La Real Sociedad ha consolidato il futuro di uno dei suoi giovani talenti già affermati nella squadra principale. Il club ha reso noto che Pablo Marín, 22 anni, ha prolungato il suo contratto fino a giugno 2029. Questa decisione strategica da parte della dirigenza mira a proteggere un calciatore che incarna perfettamente il modello txuri urdin.
Il centrocampista, originario di La Rioja, è arrivato a Donostia in giovane età ed ora compie un ulteriore passo nella sua carriera, dopo essersi già affermato nel primo team.
La firma del nuovo contratto ha anche un forte valore simbolico. Marín entra ufficialmente a far parte del primo team, abbandonando la sua attuale condizione.
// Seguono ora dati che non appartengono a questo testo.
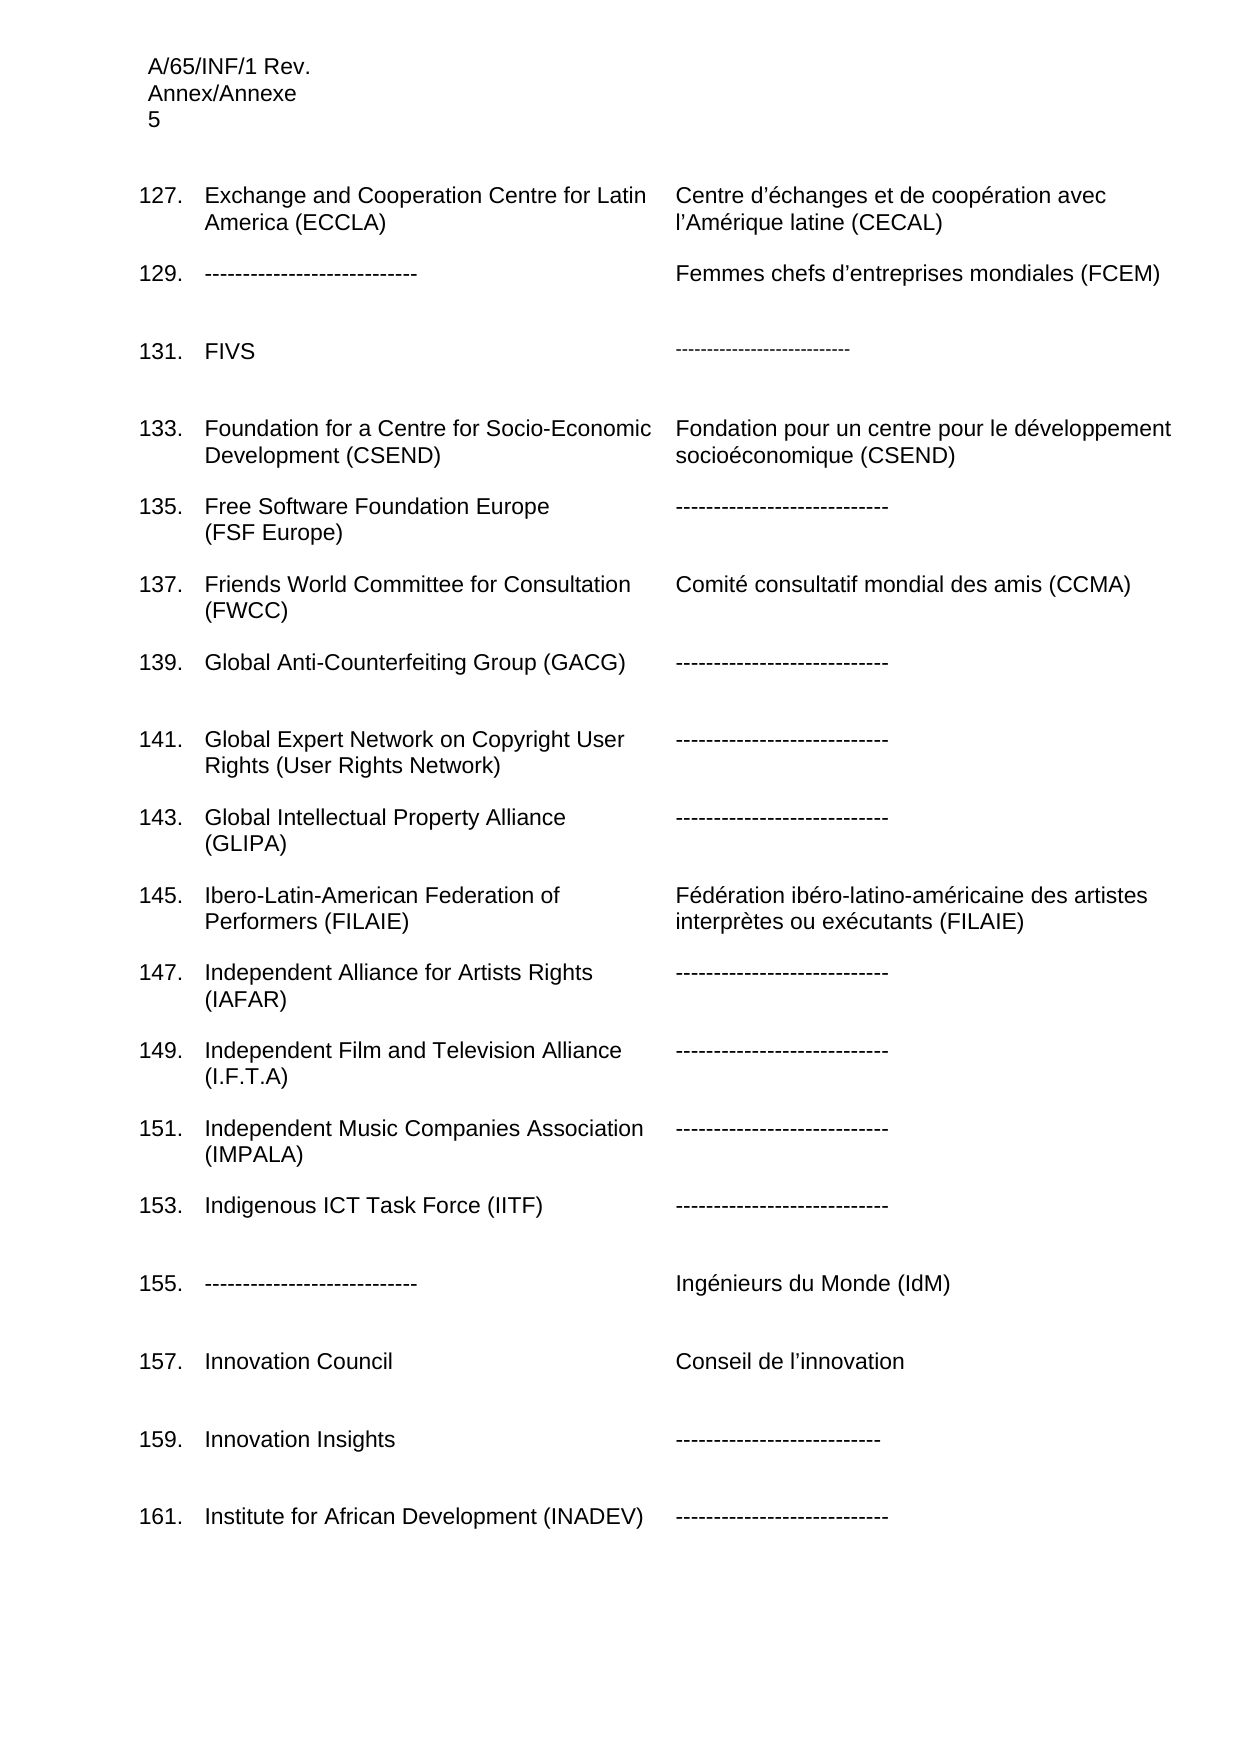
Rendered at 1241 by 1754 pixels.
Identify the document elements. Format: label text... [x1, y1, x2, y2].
Fino ad ora, nonostante avesse un contratto con la prima squadra, indossava ancora la maglia del team riserve. Ora, potrà sfoggiare il numero 15, lasciando il 28 che lo ha accompagnato durante buona parte della sua ascesa nel calcio professionistico, simboleggiando così una nuova fase nella sua carriera al club.
Dopo aver firmato, Pablo Marín non ha nascosto la sua gioia durante le dichiarazioni ai media ufficiali della Real. “È una giornata bellissima e speciale. La Real è il club della mia vita. Mi sono formato qui e poter continuare è un sogno”, ha detto il centrocampista, sottolineando il suo approccio lavorativo. “Bisogna sempre essere pronti. Mi sono sempre concentrato sul presente e sul lavoro quotidiano”, ha aggiunto, mostrando la mentalità che gli ha permesso di guadagnarsi un posto fisso nella squadra.
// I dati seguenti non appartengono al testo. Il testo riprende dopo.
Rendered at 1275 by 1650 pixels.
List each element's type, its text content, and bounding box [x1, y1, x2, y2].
Marín ha anche menzionato il buon momento che sta vivendo la Real e le prospettive future. “Stiamo attraversando un periodo molto positivo e stiamo godendo di queste ultime settimane. Abbiamo energia e un atteggiamento positivo. Sarebbe magnifico vincere il derby. Arriva la Coppa e ci saranno altri match in seguito”, ha spiegato.
Marín ha finalizado con un emotivo agradecimiento hacia la institución: “La Real significa todo para mí. Llegué aquí de niño y aquí me he convertido en un hombre. He madurado en todos los sentidos. Estoy muy agradecido”.